--- TEXTE FOURNI ---

Énorme classique et représentant asiatique chouchou des festivals huppés 70s, c'est ici la parfaite croisée entre le chambara japonais et le wu xia pian Hongkongais. Un traitement du genre contemplatif et mystique qui sied mieux à la critique guindée en somme et qui imposa la réputation de son réalisateur en occident. Pour autant A touch of zen ne peut se résumer qu'à cela. Aujourd'hui encore, ce film fascine de par sa singularité, comme celle de toute la filmographie de King Hu. Pour tous les HKphiles en quête du wu xia pian ultime, A touch of zen semble s'approcher et même personnifier le Saint-Graal tant tout y est condensé et démontré avec la verve, l'avant-gardisme, la poésie et le talent esthétique d'un très grand maître, King Hu, véritable peintre de film.

Entrées de données enregistrées

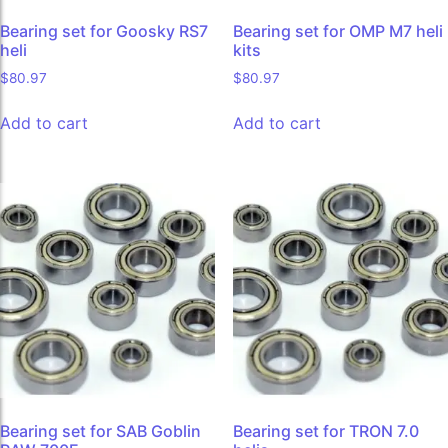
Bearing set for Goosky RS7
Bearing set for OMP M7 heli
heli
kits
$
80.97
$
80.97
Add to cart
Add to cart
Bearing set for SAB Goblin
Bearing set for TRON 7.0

--

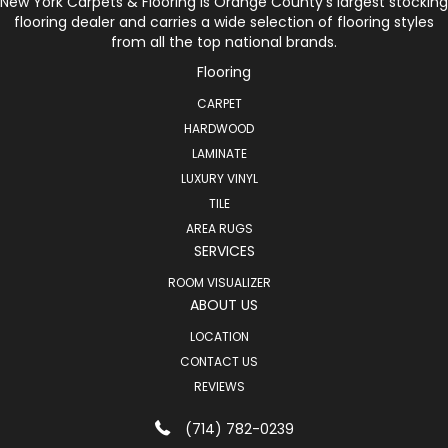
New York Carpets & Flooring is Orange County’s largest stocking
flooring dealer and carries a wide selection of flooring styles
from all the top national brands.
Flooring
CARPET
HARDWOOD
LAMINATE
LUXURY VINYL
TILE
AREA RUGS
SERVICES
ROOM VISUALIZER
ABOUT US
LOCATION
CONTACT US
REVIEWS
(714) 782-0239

* * *

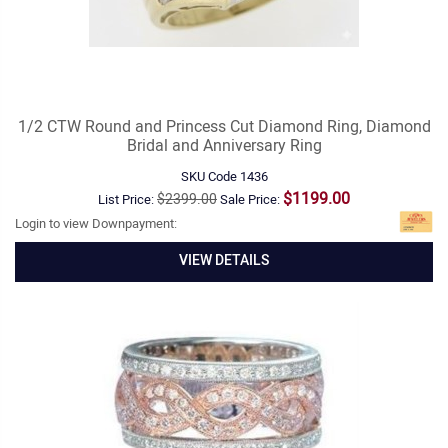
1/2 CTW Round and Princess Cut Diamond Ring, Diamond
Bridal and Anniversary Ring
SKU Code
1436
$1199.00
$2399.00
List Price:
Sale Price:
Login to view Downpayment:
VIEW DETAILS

--- CONSIGNES DE L'EXERCICE ---
[1] Reproduisez à l'identique le passage du texte fourni situé entre « Énorme classique et » et « peintre de film. », bornes incluses.
[2] Répondez brièvement aux questions suivantes d'après le texte fourni.
(a) De quels deux genres le film est-il présenté comme la parfaite croisée ?
(b) Où ce traitement du genre a-t-il imposé la réputation du réalisateur ?
(c) À quoi le film est-il comparé pour les HKphiles en quête du wu xia pian ultime ?

--- RÉPONSES RÉDIGÉES ---
[1]
Énorme classique et représentant asiatique chouchou des festivals huppés 70s, c'est ici la parfaite croisée entre le chambara japonais et le wu xia pian Hongkongais. Un traitement du genre contemplatif et mystique qui sied mieux à la critique guindée en somme et qui imposa la réputation de son réalisateur en occident. Pour autant A touch of zen ne peut se résumer qu'à cela. Aujourd'hui encore, ce film fascine de par sa singularité, comme celle de toute la filmographie de King Hu. Pour tous les HKphiles en quête du wu xia pian ultime, A touch of zen semble s'approcher et même personnifier le Saint-Graal tant tout y est condensé et démontré avec la verve, l'avant-gardisme, la poésie et le talent esthétique d'un très grand maître, King Hu, véritable peintre de film.

[2]
(a) Le chambara japonais et le wu xia pian Hongkongais.
(b) En occident.
(c) Au Saint-Graal.